THE OPERATIONAL CHARACTER OF CONCEPTS
Einstein's Contribution in Changing Our Attitude
Toward Concepts
Recognizing the essential unpredictability of experiment beyond our present range, the physicist, if he is to escape continually revising his attitude, must use in describing and correlating nature concepts of such a character that our present experience does not exact hostages of the future. Now here it seems to me is the greatest contribution of Einstein. Although he himself does not explicitly state or emphasize it, I believe that a study of what he has done will show that he has essentially modified our view of what the concepts useful in physics are and should be. Hitherto many of the concepts of physics have been defined in terms of their properties. An excellent example is afforded by Newton's concept of absolute time. The following quotation from the Scholium in Book I of the Principia is illuminating:
I do not define Time, Space, Place or Motion, as being well known to all. Only I must observe that the vulgar conceive those quantities under no other notions but from the relation they bear to sensible objects. And thence arise certain prejudices, for the removing of which, it will be convenient to distinguish them into Absolute and Relative, True and Apparent, Mathematical and Common.
(I) Absolute, True, and Mathematical Time, of itself, and from its own nature flows equably without regard to anything external, and by another name is called Duration.
Now there is no assurance whatever that there exists in nature anything with properties like those assumed in the definition, and physics, when reduced to concepts of this character, becomes as purely an abstract science and as far removed from reality as the abstract geometry of the mathematicians, built on postulates. It is a task for experiment to discover whether concepts so defined correspond to anything in nature, and we must always be prepared to find that the concepts correspond to nothing or only partially correspond. In particular, if we examine the definition of absolute time in the light of experiment, we find nothing in nature with such properties.
The new attitude toward a concept is entirely different. We may illustrate by considering the concept of length: what do we mean by the length of an object? We evidently know what we mean by length if we can tell what the length of any and every object is, and for the physicist nothing more is required. To find the length of an object, we have to perform certain physical operations. The concept of length is therefore fixed when the operations by which length is measured are fixed: that is, the concept of length involves as much as and nothing more than the set of operations by which length is determined. In general, we mean by any concept nothing more than a set of operations; the concept is synonymous with the corresponding set of operations. If the concept is physical, as of length, the operations are actual physical operations, namely, those by which length is measured; or if the concept is mental, as of mathematical continuity, the operations are mental operations, namely those by which we determine whether a given aggregate of magnitudes is continuous. It is not intended to imply that there is a hard and fast division between physical and mental concepts, or that one kind of concept does not always contain an element of the other; this classification of concept is not important for our future considerations.

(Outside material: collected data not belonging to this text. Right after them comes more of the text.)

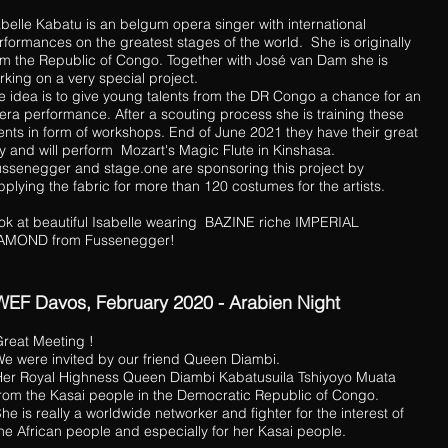
abelle Kabatu is an belgum opera singer with international
rformances on the greatest stages of the world. She is originally
om the Republic of Congo. Together with José van Dam she is
rking on a very special project.
e idea is to give young talents from the DR Congo a chance for an
era performance. After a scouting process she is training these
lents in form of workshops. End of June 2021 they have their great
y and will perform Mozart's Magic Flute in Kinshasa.
ssenegger and stage.one are sponsoring this project by
pplying the fabric for more than 120 costumes for the artists.
ok at beautiful Isabelle wearing BAZINE riche IMPERIAL
AMOND from Fussenegger!
WEF Davos, February 2020 - Arabien Night
reat Meeting !
e were invited by our friend Queen Diambi.
er Royal Highness Queen Diambi Kabatusuila Tshiyoyo Muata
rom the Kasai people in the Democratic Republic of Congo.
he is really a worldwide networker and fighter for the interest of
he African people and especially for her Kasai people.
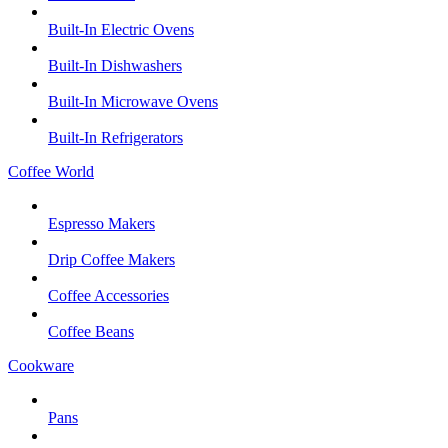
Built-In Electric Ovens
Built-In Dishwashers
Built-In Microwave Ovens
Built-In Refrigerators
Coffee World
Espresso Makers
Drip Coffee Makers
Coffee Accessories
Coffee Beans
Cookware
Pans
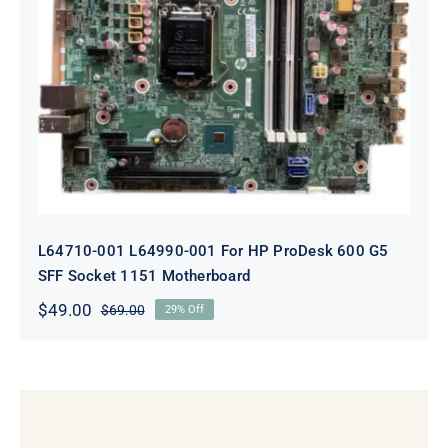
L64710-001 L64990-001 For HP
ProDesk 600 G5 SFF Socket 1151
Motherboard
L64710-001 L64990-001 For HP ProDesk 600 G5
SFF Socket 1151 Motherboard
$
49.00
$
69.00
29% Off
Original
Current
price
price
was:
is:
$69.00.
$49.00.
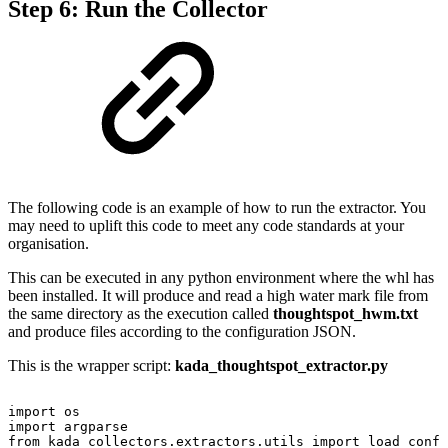
Step 6: Run the Collector
The following code is an example of how to run the extractor. You
may need to uplift this code to meet any code standards at your
organisation.
This can be executed in any python environment where the whl has
been installed. It will produce and read a high water mark file from
the same directory as the execution called
thoughtspot_hwm.txt
and produce files according to the configuration JSON.
This is the wrapper script:
kada_thoughtspot_extractor.py
import
os
import
argparse
from
kada_collectors.extractors.utils
import
load_confi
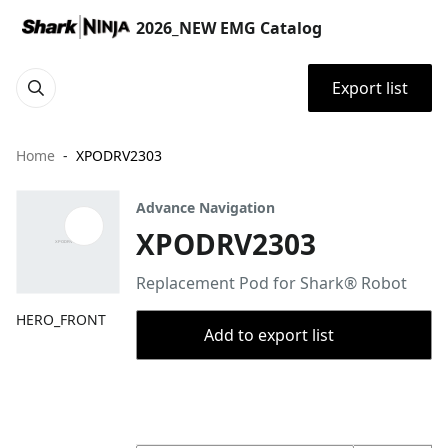
2026_NEW EMG Catalog
Export list
Home
XPODRV2303
Advance Navigation
XPODRV2303
Replacement Pod for Shark® Robot
HERO_FRONT
Add to export list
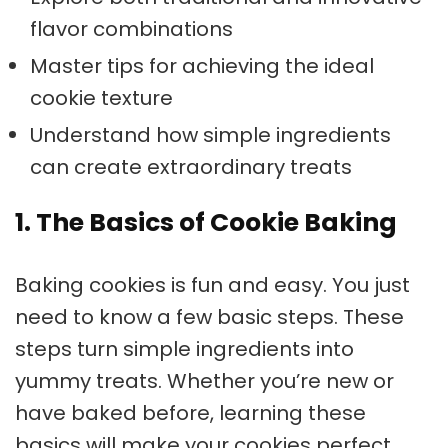
flavor combinations
Master tips for achieving the ideal
cookie texture
Understand how simple ingredients
can create extraordinary treats
1. The Basics of Cookie Baking
Baking cookies
is fun and easy. You just
need to know a few basic steps. These
steps turn simple ingredients into
yummy treats. Whether you’re new or
have baked before, learning these
basics will make your cookies perfect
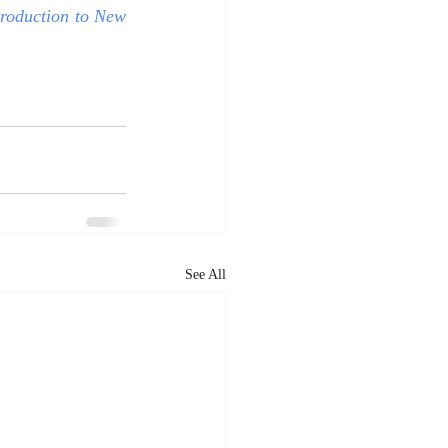
roduction to New 
See All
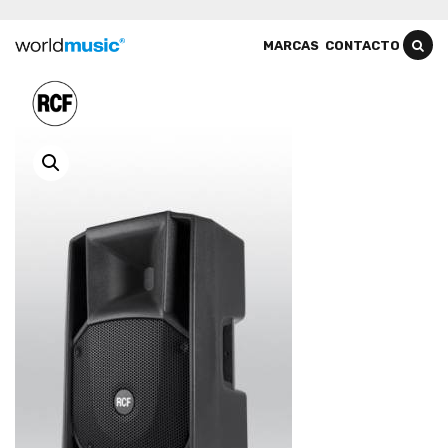
MARCAS
CONTACTO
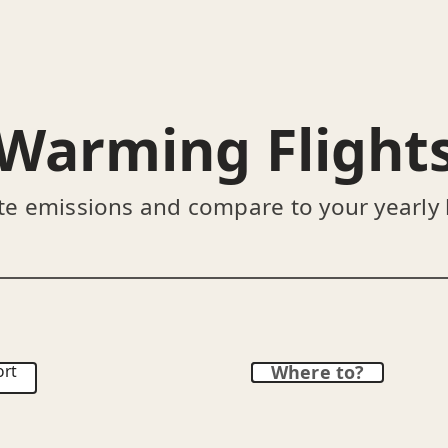
Warming Flight
te emissions and compare to your yearly
ort
Where to?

We must demand that the set of operations equivalent to any concept be a unique set, for otherwise there are possibilities of ambiguity in practical applications which we cannot admit.
Applying this idea of "concept" to absolute time, we do not understand the meaning of absolute time unless we can tell how to determine the absolute time of any concrete event, i.e., unless we can measure absolute time. Now we merely have to examine any of the possible operations by which we measure time to see that all such operations are relative operations. Therefore the previous statement that absolute time does not exist is replaced by the statement that absolute time is meaningless. And in making this statement we are not saying something new about nature, but are merely bringing to light implications already contained in the physical operations used in measuring time.
It is evident that if we adopt this point of view toward concepts, namely that the proper definition of a concept is not in terms of its properties but in terms of actual operations, we need run no danger of having to revise our attitude toward nature. For if experience is always described in terms of experience, there must always be correspondence between experience and our description of it, and we need never be embarrassed, as we were in attempting to find in nature the prototype of Newton's absolute time. Furthermore, if we remember that the operations to which a physical concept are equivalent are actual physical operations, the concepts can be defined only in the range of actual experiment, and are undefined and meaningless in regions as yet untouched by experiment. It follows that strictly speaking we cannot make statements at all about regions as yet untouched, and that when we do make such statements, as we inevitably shall, we are making a conventionalized extrapolation, of the looseness of which we must be fully conscious, and the justification of which is in the experiment of the future.
There probably is no statement either in Einstein or other writers that the change described above in the use of "concept" has been self-consciously made, but that such is the case is proved, I believe, by an examination of the way concepts are now handled by Einstein and others. For of course the true meaning of a term is to be found by observing what a man does with it, not by what he says about it. We may show that this is the actual sense in which concept is coming to be used by examining in particular Einstein's treatment of simultaneity.